(Beginning of DATASET ENTRIES)

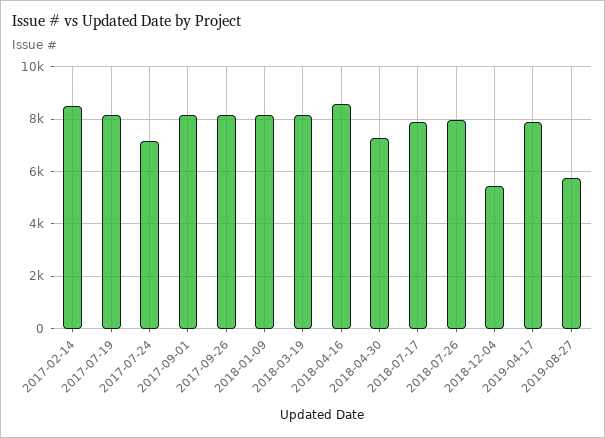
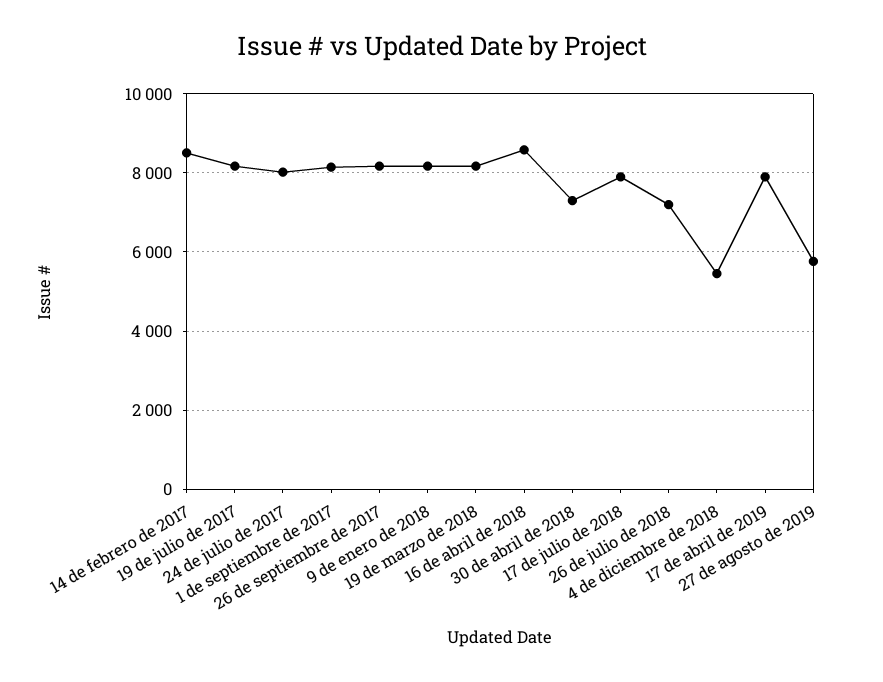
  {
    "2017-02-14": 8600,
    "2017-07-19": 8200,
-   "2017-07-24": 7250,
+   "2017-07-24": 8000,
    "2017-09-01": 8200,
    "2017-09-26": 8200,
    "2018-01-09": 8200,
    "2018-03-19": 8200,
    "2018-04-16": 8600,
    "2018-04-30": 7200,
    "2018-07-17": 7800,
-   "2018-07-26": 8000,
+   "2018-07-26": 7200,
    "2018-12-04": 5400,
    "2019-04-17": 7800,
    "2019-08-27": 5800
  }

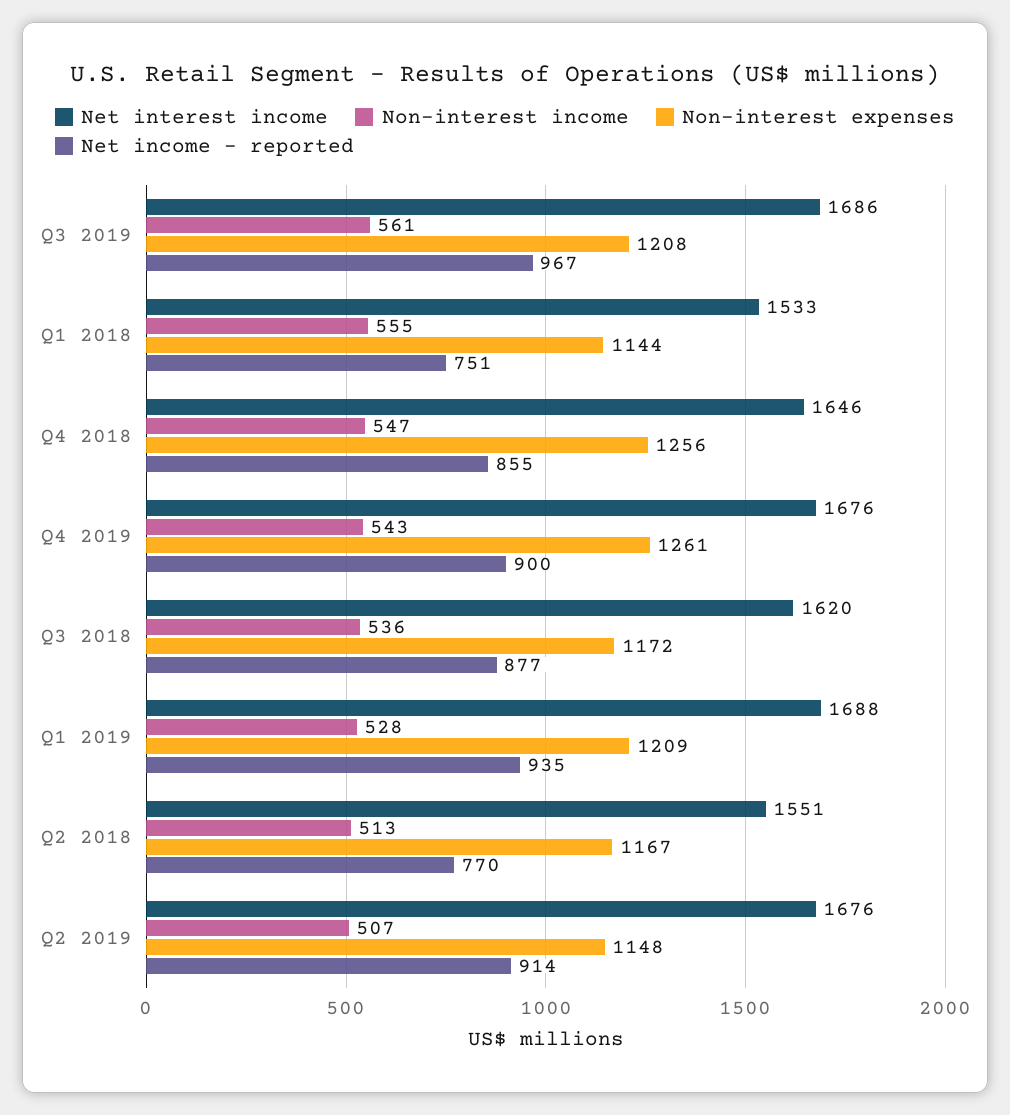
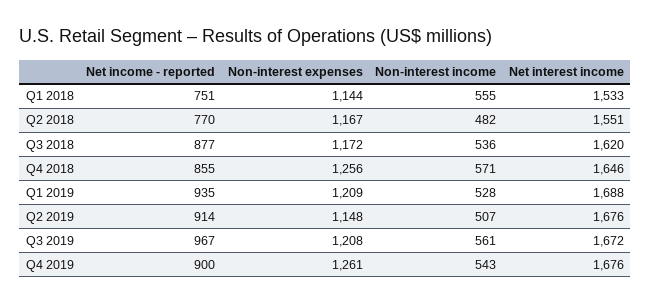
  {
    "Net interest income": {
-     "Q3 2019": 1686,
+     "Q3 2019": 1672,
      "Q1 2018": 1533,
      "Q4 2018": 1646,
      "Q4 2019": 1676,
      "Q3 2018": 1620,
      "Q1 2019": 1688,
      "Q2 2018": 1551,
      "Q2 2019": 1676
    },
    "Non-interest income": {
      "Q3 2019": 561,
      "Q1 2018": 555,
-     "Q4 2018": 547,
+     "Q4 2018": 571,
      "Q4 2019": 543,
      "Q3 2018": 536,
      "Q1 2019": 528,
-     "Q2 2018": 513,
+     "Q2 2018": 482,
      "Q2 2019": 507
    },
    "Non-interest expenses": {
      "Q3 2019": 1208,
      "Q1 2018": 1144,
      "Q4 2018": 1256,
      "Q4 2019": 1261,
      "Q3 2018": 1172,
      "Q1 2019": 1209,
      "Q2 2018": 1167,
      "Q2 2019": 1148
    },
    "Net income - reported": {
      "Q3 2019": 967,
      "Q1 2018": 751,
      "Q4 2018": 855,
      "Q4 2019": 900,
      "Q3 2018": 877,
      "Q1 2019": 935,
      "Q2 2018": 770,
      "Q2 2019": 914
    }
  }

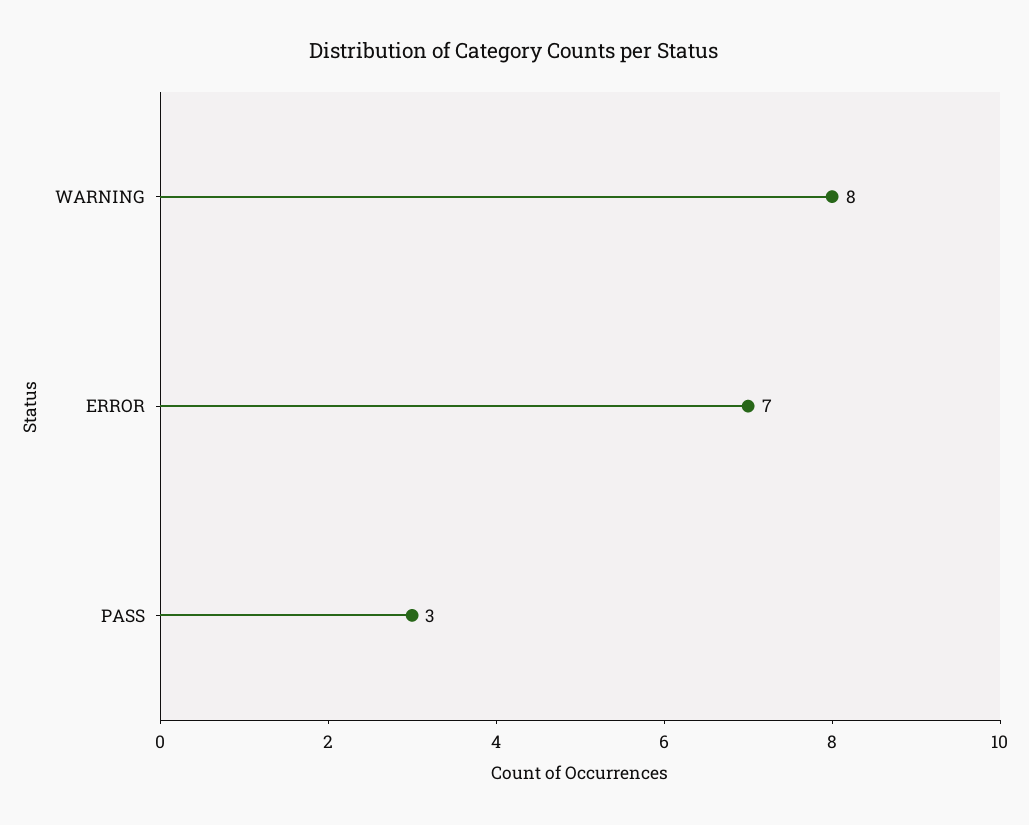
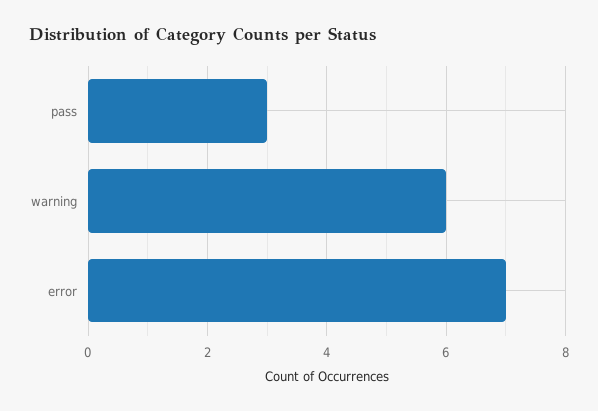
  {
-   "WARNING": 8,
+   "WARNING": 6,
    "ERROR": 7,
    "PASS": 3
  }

(End of DATASET ENTRIES)

WORK REQUIRED: Show all lines above containing "interest".

ANSWER FOR THIS EXERCISE:
    "Net interest income": {
    "Non-interest income": {
    "Non-interest expenses": {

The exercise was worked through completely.